Une accumulation d'alertes
La Session Chambre s'est déroulée avec à la tribune (de gauche à droite) : Didier Guyon, Pierre Papadopoulos, Didier Ramet, Perrine Goulet et Jocelyn Kerleaux.

Traditionnellement, la session de la Chambre d’agriculture de la Nièvre permet non seulement d’aborder les comptes, de voter des mentions, mais également d’échanger sur des questions diverses et variées. Si tous ces éléments ont été suivis pour celle du 27 septembre, à l’Agropôle du Marault, force est de constater qu’un élément était commun à tous : les alertes destinées à l’État ou ses administrations.

Inégalités accentuées

Ainsi, le budget prévisionnel 2024 a été abordé, notamment avec la revalorisation fiscale de la taxe additionnelle à la taxe sur le foncier non bâti (TATFNB). Jocelyn Kerleaux, directeur de la Chambre d’agriculture de la Nièvre, stipule : « pour le moment elle n’est pas envisagée par le gouvernement mais le réseau des Chambres a demandé qu’elle soit également rehaussée pour pallier une partie de l’augmentation des charges supportées par les Chambres ». En parallèle, Didier Ramet, président de la Chambre d’agriculture, rappelle : « Nous mettons tout en œuvre pour aller chercher de la ressource mais nous serons tout de même en difficulté si la TATFNB reste plafonnée. Et ce d’autant plus que certaines subventions, notamment régionales, sont revues à la baisse (environ - 48 000 euros au total) ». Il poursuit en insistant : « On nous demande d’œuvrer pour accompagner la transition écologique des exploitants, parmi d’autres sujets, mais on ne nous donne clairement pas les moyens de bases pour le faire ». Malgré tout, Jocelyn Kerleaux évoque une santé budgétaire prévisionnelle assez saine pour 2024, avant de rajouter : « nous devons nous ajuster, c’est notamment pour cela que les tarifs de certaines prestations sont revus à la hausse (4 % environ) ». Face à ces annonces, Emmanuel Bernard martèle : « On ne peut pas faire de transition au rabais. Il semble que ce via la baisse des subventions l’élitisme et le privatisme soit privilégié par les pouvoirs publics. Attention, car cela engendrera une augmentation des inégalités : ceux ayant les moyens pourront faire la transition, quant aux autres, ils disparaîtront… En somme, l’État paraît imposer une métamorphose douloureuse de notre secteur ».

— Données fournies —
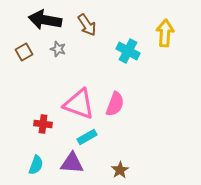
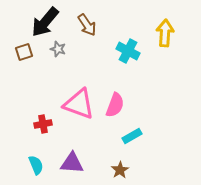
black arrow: moved 2 px down; rotated 60 degrees counterclockwise
brown square: rotated 12 degrees clockwise
pink semicircle: moved 1 px down
red cross: rotated 18 degrees counterclockwise
cyan rectangle: moved 45 px right, 1 px up
cyan semicircle: rotated 42 degrees counterclockwise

— Votre travail —
A – Reproduisez le passage de l'extrait sur la session de la Chambre d'agriculture de la Nièvre qui commence par "Une accumulation d'alertes" et se poursuit jusqu'à "et Jocelyn Kerleaux.".
B – Résumez en deux phrases l'extrait sur la session de la Chambre d'agriculture de la Nièvre.
C – Prolongez l'extrait sur la session de la Chambre d'agriculture de la Nièvre à la suite de sa dernière phrase.

— Réponses par tâche —
A –
Une accumulation d'alertes
La Session Chambre s'est déroulée avec à la tribune (de gauche à droite) : Didier Guyon, Pierre Papadopoulos, Didier Ramet, Perrine Goulet et Jocelyn Kerleaux.

B – Lors de la session du 27 septembre de la Chambre d'agriculture de la Nièvre, à l'Agropôle du Marault, les échanges ont eu pour point commun les alertes destinées à l'État ou à ses administrations. À propos du budget prévisionnel 2024, les responsables ont regretté le plafonnement de la TATFNB et la baisse de certaines subventions, tandis qu'Emmanuel Bernard a averti qu'une transition au rabais accentuerait les inégalités.

C –
Contrôle utile ?

Ensuite, une présentation de la loi dite Sempastous (1) qui vise à lutter « contre la concentration excessive des terres et leur accaparement » a été effectuée. Après explications d’un cas concret, cette loi pose de nombreuses questions à la salle : « si la personne n’exploite rien, la loi ne s’applique pas. Pourquoi ? », « Si le passif des acquéreurs étrangers est difficile voire impossible à vérifier, comment la loi peut-être totalement pertinente ? »… À cela, Pierre Papadopoulos, directeur de la Direction départementale des territoires, répond : « On peut toujours contourner le système et encore plus facilement lorsqu’il est complexe comme la loi Sempastous. En plus, il est impossible de tout vérifier pour des sociétés au lourd passif historique avec un siège à l’étranger, car je rappelle que pour déclencher le contrôle, on se base sur ce que la personne déclare ». La réaction de la salle est presque unanime : « c’est encore les non-exploitants qui seront favorisés ».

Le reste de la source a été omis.